Supplied passage:

= = = = =

Chet Amick did shoot unsanctioned matches, which is why he had a loyal but very small following. You know the article in PS said his guns would bring $10,000. Did the one for sale here for $5,000 ever sell?

Very small following??? You better put down the kool aid and do yourself some homework there Beau because his following was high, his batting average was higher, and he never cobbled togeather anything from spare parts in his life.
 
Very small following in a very localized area. It may have seemed like a large following in the area. Most people had never heard of him until PS did the article. Did that gun ever sell? It was priced at half value.
 
ask people around the hagerstown area that beau. i'd heard of him
for years, people always spoke well of him.
 
Very small following in a very localized area. It may have seemed like a large following in the area. Most people had never heard of him until PS did the article. Did that gun ever sell? It was priced at half value.

Most people from Kentucky never heard of him maybe. I did'nt realize the east coast was small and localized. Beau, trust me....quit when you're behind, you don't know what you don't know.
 
me and tim don't agree on much, but beau in this case
you don't want to go there. you'll probably find out in
the next few days.
 
ask people around the hagerstown area that beau. i'd heard of him
for years, people always spoke well of him.

Don't doubt it a bit. But that's small and localized. The east coast is a big place and just a part of it is small and localized as well. That's just a fact. I'm not saying anything bad about Amick and certainly do not wish to discredit or disrespect him in anyway. I'm just saying most people hadn't heard of him until the PS article came out. That's why the rifle that was on here either never sold or sold for significantly less than was asked even though it was supposed to be worth double that.

= = = = =

What you should do: Rewrite the stretch from "Chet Amick did" through "in his life." in the discussion about Chet Amick, substituting "story" for "article".

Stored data

= = = = =

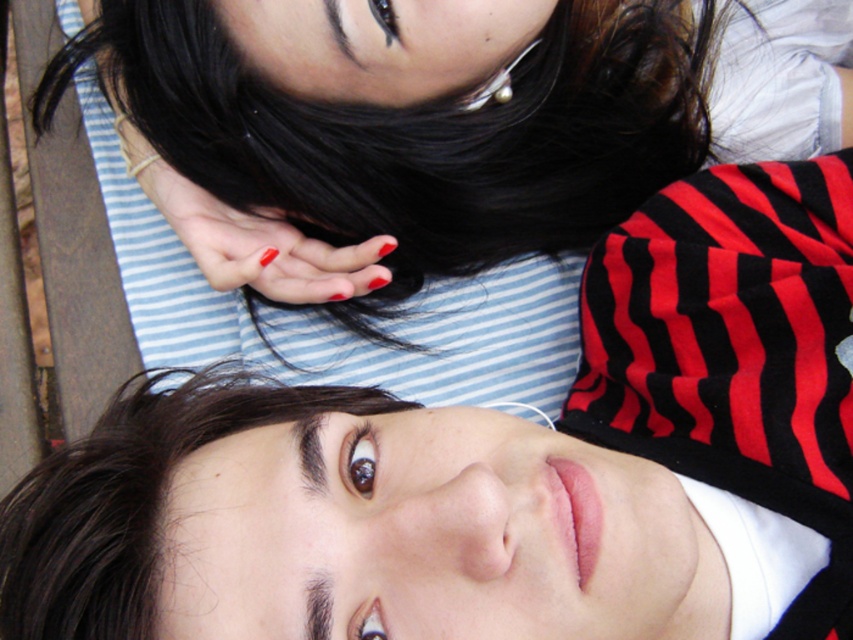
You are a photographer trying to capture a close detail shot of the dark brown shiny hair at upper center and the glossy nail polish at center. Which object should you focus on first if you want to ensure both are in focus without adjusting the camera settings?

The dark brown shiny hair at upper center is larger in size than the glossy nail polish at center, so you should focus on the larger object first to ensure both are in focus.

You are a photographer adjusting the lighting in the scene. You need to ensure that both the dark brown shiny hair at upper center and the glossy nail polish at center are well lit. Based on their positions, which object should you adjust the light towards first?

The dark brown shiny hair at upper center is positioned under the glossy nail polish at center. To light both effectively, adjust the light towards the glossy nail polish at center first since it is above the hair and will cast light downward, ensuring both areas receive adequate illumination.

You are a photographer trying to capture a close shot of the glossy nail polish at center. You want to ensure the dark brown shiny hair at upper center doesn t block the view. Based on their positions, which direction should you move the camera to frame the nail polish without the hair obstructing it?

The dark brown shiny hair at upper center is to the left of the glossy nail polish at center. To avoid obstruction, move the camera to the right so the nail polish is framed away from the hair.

= = = = =

Finished task:
Chet Amick did shoot unsanctioned matches, which is why he had a loyal but very small following. You know the story in PS said his guns would bring $10,000. Did the one for sale here for $5,000 ever sell?

Very small following??? You better put down the kool aid and do yourself some homework there Beau because his following was high, his batting average was higher, and he never cobbled togeather anything from spare parts in his life.